As suggested, $\Sigma_{1}\cup\Sigma_{2}$ is unsatisfiable. According to the compactness theorem, there is a finite unsatisfiable subset$\Delta\subseteq\Sigma_{1}\cup\Sigma_{2}$ . Let $\Delta_{i}=\Sigma_{i}\cap\Delta$ , and $\tau_{i}$ be the conjunction of sentences in $\Delta_{i}$ (which is finite), or any valid sentence (an axiom of the language) if$\Delta_{i}$ is empty. Then, $\tau_{i}$ is logically equivalent to $\Delta_{i}$ , and $\Sigma_{i}\vDash\Delta_{i}$ , hence, $\Sigma_{i}\vDash\tau_{i}$ and $\mbox{Mod}\Sigma_{i}\subseteq\mbox{Mod}\tau_{i}$ (well, if $\Delta_{i}$ is empty we can either assume that every structure is a model of $\Delta_{i}$ , so all relations hold, or simply argue that the latter relation holds in this case as $\tau_{i}$ is valid). Now, $\tau_{1};\tau_{2}$ is not satisfiable (again, even if one of them is valid), and, hence, it is not consistent, $\tau_{2}\vdash\tau_{1}$ , and $\tau_{2}\vDash\neg\tau_{1}$ . In particular, $\mbox{Mod}\Sigma_{2}\subseteq\mbox{Mod}\tau_{2}\subseteq\mbox{Mod}\neg\tau_{1}$ .

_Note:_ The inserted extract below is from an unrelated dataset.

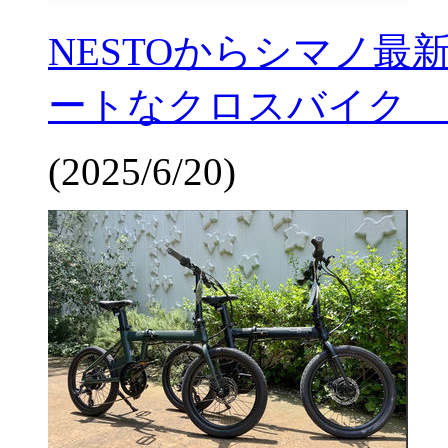
NESTOからシマノ
ートなクロスバイク 19
(2025/6/20)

Note. In the above proof we could have considered the case when one of $\Sigma_{i}$ is inconsistent separately, and set $\tau$ to be either a valid sentence or the negation of a valid sentence, and then repeat the proof for the case when both $\Sigma_{1}$ and $\Sigma_{2}$ are satisfiable to avoid the necessity to mention the case when one of the $\Delta_{i}$ ’s is empty (if both $\Sigma_{1}$ and $\Sigma_{2}$ are satisfiable, then the unsatisfiable $\Delta$ cannot be a subset of either one).